Imagine life on the shores of the San Antonio River 9,000 to 10,500 years ago. Hard to do? UTSA archaeologists got a glimpse into that life after unearthing more than 500 artifacts while assisting in the San Antonio River Improvement Project in South San Antonio. They found projectile points and woodworking tools thought to be for making canoes all those thousands of years ago.
Closer to downtown
San Antonio, archaeologists
discovered the trash
of one of Bexar County's
first surveyors. There
were bottles and ceramic
fragments, along with
meat bones and oyster
shells, thought to be from
the homestead of John
James, who lived along
North Presa Street in the
mid-1800s.
The UTSA South Texas Center for Emerging Infectious Diseases will receive $4.6 million over the next five years from the U.S. Department of Defense Army Research Office to establish a Center of Excellence in Infection Genomics. The grant will support microbiology research, teaching and outreach activities aligned with Army priorities. Infection genomics is the scientific discipline in which biologists characterize functional properties of the entire genome of infectious organisms.
President Ricardo Romo and UT System Chancellor Francisco G. Cigarroa were appointed by President Barack Obama to serve on the President's Advisory Commission on Educational Excellence for Hispanics. The commission is charged with expanding educational opportunities, improving education outcomes and delivering a complete and competitive education for all Hispanics.
The College of Business has a new bachelor of business administration degree in sport, event and tourism management. Coursework includes the study of tourism, sport and event management, sport marketing, economics of tourism and leisure, tourism law and destination marketing.
════
Task list.
1/ Say whether each statement agrees with the UTSA news items, giving yes or no and quoting the deciding words: (a) The archaeologists near the San Antonio River found more than 500 artifacts. (b) The infection genomics grant comes from the National Science Foundation. (c) The new business degree includes coursework in tourism law.
2/ Duplicate the part of the UTSA news items that opens with the words containing "The College of" and closes with "and destination marketing.".
The data that come next have no connection to the UTSA news items.
════
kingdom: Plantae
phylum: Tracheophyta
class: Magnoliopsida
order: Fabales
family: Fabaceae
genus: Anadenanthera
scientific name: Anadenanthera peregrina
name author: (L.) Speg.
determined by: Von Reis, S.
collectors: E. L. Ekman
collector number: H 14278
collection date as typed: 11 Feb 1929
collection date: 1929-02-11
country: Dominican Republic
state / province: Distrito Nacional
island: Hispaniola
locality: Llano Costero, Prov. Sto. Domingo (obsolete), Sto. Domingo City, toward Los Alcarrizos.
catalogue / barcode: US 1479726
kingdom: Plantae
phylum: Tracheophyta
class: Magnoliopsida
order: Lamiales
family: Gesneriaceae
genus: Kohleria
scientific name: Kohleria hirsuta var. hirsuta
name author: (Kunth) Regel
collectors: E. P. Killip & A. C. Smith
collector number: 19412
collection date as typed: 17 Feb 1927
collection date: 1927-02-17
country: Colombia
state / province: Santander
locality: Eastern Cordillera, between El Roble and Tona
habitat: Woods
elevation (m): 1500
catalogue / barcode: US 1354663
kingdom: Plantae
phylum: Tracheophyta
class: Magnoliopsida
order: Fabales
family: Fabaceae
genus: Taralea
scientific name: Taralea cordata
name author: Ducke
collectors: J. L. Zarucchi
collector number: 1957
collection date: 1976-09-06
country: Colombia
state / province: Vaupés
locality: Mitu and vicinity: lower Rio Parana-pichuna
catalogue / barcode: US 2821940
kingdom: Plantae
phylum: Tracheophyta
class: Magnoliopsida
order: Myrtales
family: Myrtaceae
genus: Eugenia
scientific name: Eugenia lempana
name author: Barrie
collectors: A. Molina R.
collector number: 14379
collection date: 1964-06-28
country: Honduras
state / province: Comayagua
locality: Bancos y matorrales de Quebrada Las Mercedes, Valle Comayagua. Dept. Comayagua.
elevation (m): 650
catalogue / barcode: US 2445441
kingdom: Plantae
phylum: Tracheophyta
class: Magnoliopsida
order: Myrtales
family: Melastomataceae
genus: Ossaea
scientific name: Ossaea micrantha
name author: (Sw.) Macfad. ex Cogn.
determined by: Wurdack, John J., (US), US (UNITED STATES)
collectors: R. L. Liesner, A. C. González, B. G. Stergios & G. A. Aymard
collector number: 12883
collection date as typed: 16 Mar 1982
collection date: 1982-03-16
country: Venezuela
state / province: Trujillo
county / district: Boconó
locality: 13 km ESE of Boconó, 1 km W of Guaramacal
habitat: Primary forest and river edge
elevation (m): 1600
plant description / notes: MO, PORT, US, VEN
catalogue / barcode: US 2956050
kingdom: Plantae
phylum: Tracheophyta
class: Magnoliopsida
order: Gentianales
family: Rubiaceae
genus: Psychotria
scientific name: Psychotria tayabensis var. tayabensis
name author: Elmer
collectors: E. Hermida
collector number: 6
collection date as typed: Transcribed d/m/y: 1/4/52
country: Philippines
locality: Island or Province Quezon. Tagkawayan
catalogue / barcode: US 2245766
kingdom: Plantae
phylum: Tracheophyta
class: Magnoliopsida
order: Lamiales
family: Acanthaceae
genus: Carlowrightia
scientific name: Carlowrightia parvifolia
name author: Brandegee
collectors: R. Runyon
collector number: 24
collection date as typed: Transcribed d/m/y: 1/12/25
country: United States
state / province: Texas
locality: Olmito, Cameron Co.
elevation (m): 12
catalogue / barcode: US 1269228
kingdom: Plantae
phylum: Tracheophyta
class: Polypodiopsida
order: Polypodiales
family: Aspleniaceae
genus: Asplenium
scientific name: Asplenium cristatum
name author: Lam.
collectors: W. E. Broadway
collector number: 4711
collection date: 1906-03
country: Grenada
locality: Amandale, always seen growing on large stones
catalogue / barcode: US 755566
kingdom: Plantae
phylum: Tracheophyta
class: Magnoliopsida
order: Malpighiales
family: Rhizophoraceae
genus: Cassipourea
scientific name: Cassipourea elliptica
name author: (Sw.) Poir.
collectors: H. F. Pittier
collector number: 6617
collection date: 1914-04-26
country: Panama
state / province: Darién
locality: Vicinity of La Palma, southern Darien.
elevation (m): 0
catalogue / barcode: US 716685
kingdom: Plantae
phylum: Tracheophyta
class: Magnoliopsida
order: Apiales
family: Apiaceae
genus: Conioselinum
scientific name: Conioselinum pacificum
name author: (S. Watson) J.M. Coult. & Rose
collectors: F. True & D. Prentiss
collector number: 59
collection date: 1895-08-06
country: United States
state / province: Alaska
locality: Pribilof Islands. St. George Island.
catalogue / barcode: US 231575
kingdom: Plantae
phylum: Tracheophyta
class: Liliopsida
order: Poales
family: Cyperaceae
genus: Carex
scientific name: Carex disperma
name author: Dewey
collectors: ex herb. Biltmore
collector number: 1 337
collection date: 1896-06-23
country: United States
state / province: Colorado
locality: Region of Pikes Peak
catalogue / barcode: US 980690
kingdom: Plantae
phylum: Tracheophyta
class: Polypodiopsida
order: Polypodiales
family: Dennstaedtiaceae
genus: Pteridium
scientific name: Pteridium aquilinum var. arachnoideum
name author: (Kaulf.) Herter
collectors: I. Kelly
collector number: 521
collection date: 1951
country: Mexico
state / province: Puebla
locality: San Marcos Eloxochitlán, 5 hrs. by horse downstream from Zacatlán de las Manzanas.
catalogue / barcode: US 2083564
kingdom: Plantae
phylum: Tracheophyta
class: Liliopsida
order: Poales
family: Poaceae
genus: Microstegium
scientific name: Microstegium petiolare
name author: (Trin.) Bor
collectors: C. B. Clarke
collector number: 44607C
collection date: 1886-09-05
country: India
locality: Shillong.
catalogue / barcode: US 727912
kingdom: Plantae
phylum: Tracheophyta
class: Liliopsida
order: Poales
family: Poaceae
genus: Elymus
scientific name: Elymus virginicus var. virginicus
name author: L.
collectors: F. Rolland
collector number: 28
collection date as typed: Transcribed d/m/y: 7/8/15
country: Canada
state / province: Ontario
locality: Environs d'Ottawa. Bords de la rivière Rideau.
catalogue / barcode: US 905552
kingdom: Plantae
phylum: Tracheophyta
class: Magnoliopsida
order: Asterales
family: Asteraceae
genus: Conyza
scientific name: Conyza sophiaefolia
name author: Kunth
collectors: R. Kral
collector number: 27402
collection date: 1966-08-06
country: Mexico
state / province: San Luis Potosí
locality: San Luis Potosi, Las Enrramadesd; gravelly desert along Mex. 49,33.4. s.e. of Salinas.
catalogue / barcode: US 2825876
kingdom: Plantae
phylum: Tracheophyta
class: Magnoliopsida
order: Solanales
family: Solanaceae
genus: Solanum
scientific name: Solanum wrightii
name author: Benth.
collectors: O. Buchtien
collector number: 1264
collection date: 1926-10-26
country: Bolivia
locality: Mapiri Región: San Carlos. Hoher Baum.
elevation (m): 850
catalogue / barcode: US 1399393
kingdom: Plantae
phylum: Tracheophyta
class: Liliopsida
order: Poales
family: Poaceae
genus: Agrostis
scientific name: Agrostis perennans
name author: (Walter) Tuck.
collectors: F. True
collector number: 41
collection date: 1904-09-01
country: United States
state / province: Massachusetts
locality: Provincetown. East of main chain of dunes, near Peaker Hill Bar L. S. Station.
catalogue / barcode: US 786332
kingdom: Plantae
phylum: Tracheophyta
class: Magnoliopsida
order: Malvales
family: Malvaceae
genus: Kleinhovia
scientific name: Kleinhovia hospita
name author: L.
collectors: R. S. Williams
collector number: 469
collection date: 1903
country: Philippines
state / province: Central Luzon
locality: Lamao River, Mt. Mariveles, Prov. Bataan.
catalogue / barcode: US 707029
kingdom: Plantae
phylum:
════
Solved tasks.
1/
(a) Yes: "unearthing more than 500 artifacts"
(b) No: "from the U.S. Department of Defense Army Research Office"
(c) Yes: "tourism law and destination marketing"

2/
The College of Business has a new bachelor of business administration degree in sport, event and tourism management. Coursework includes the study of tourism, sport and event management, sport marketing, economics of tourism and leisure, tourism law and destination marketing.